### Required work
#1 Please list every baseline pretrained model that the face-model excerpt names as a comparison for PerFace's triplet-accuracy on the SimCelebA test set.
#2 Answer these from the face-model excerpt:
(a) How many dimensions does the PerFace embedding have?
(b) How many outputs does each network in the OCON topology have?
(c) What AUC did PerFace's embedding distances give for male/female separation after fine-tuning?

### Text excerpt
3. Model Architectures and Training Strategies

3.1. Perceptual Similarity Metric Learning

The PerFace model builds on a ResNet50 backbone pretrained with ArcFace on MS1MV3. The ArcFace classification head is removed and a 512-dimensional unit-norm embedding is used:

$x = f(I) \in \mathbb{R}^{512},\quad \|x\|_2 = 1.$

Pairwise similarity is computed using the cosine function:

$\cos(x, y) = x^\top y,$

yielding a value in $[-1, 1]$ that directly reflects perceptual similarity. Model weights are fine-tuned using a relative triplet loss:

$$\mathcal{L} =\sum_{i}\max\left(0,\;[\cos(x_i,x_i^-)-\cos(x_i,x_i^+)] + m\right),$$

where $(x_i, x_i^+, x_i^-)$ are the anchor and its more- and less-similar faces, and $m=0.1$ is a fixed margin. SGD with momentum (0.9), weight decay ($5\times10^{-4}$), and a fixed learning rate of 0.01 are used; batch size is 32, sampled exclusively from D2. Exhaustive triplet enumeration obviates the need for mining. No auxiliary losses are used (Kumagai et al., 24 Sep 2025).

3.2. Parallel MLP-Based Face Classification

The parallel PerFace framework contrasts two multiclass MLP topologies:

• All-Class-in-One-Network (ACON): A single MLP with $C$ outputs (one per class/identity), trained sequentially.
• One-Class-in-One-Network (OCON): $C$ separate, class-specific MLPs, each trained on a binary “class-$i$ vs. rest” task. Each network has a small hidden layer and two outputs.

OCON enables up to $K$ MLPs to be trained in parallel (where $K$ is the number of classes); jobs are distributed to worker nodes on a cluster via scripts or remote shell, without special middleware (Bhowmik et al., 2010).

Both employ standard feed-forward back-propagation. For training example $t$, the error is:

$$E(t) = \frac{1}{2}\sum_{k\in\text{outputs}} (y_k(t) - o_k(t))^2$$

Weights are updated by gradient descent with momentum:

$$\Delta w_{ij}^{(\ell)}(t) = \eta\,\delta_j(t)\,x_i^{(\ell-1)}(t) + \alpha\,\Delta w_{ij}^{(\ell)}(t-1)$$

where $\eta$ is the learning rate, $\alpha$ the momentum term, and $\delta_j(t)$ is the local error gradient (Bhowmik et al., 2010).

4. Experimental Results and Evaluation Metrics

4.1. Perceptual Metric Learning

PerFace achieved 91.7% triplet-accuracy on the SimCelebA test set, surpassing all baseline pretrained models (VGG Face 75.0%, others such as DeepID, FaceNet, ArcFace below 75%). For attribute-based classification on 1,000 unseen queries, PerFace’s embedding distances yielded an AUC of 0.965 for male/female separation (0.933 pre-finetuning) and 0.821 for young/older (0.822 pre-finetuning), indicating retention of salient attribute information in the learned metric. At test time, triplet-accuracy was measured as the fraction of test triplets satisfying $\cos(x_i, x_i^+) > \cos(x_i, x_i^-)$ (Kumagai et al., 24 Sep 2025).

### Record excerpts
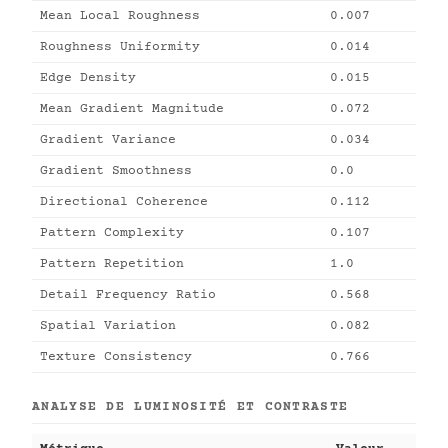
Mean Local Roughness
0.007
Roughness Uniformity
0.014
Edge Density
0.015
Mean Gradient Magnitude
0.072
Gradient Variance
0.034
Gradient Smoothness
0.0
Directional Coherence
0.112
Pattern Complexity
0.107
Pattern Repetition
1.0
Detail Frequency Ratio
0.568
Spatial Variation
0.082
Texture Consistency
0.766
ANALYSE DE LUMINOSITÉ ET CONTRASTE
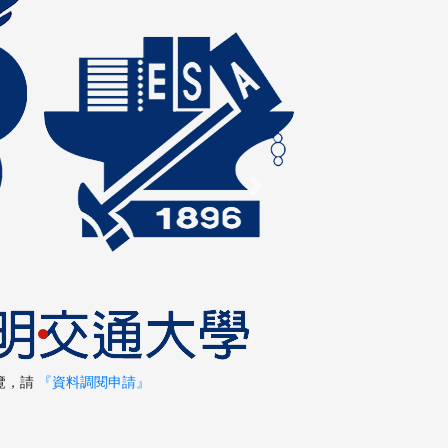
Next
覽，請
『資料調閱申請』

### Outputs for the tasks
#1 VGG Face, DeepID, FaceNet, ArcFace

#2
(a) 512
(b) Two
(c) 0.965